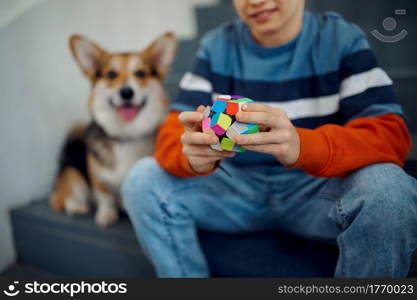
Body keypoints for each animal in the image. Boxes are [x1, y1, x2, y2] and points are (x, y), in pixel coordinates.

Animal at [50, 32, 177, 227]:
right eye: (111, 74)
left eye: (140, 73)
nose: (126, 92)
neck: (126, 135)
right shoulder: (98, 180)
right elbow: (105, 196)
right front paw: (106, 214)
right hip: (72, 173)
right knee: (62, 198)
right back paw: (77, 206)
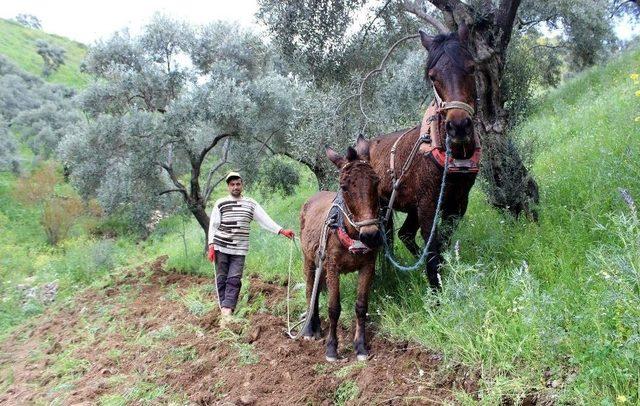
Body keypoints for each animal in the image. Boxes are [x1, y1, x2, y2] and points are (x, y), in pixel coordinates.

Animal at [298, 140, 380, 362]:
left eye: (376, 181)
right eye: (344, 187)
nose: (370, 235)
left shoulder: (368, 266)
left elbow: (361, 306)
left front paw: (360, 347)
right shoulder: (333, 267)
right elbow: (334, 308)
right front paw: (331, 349)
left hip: (321, 264)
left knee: (317, 291)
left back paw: (317, 327)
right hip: (310, 260)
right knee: (310, 291)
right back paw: (309, 330)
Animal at [368, 23, 478, 290]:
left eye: (471, 67)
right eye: (432, 76)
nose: (459, 126)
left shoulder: (458, 202)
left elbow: (442, 242)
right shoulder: (428, 204)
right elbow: (433, 248)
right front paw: (437, 292)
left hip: (410, 207)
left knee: (404, 234)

> _What to produce_:
Extract each line from the entries above that contains the string "knee".

> _Expected output_:
right knee: (62, 198)
left knee: (317, 291)
right knee: (310, 291)
left knee: (404, 234)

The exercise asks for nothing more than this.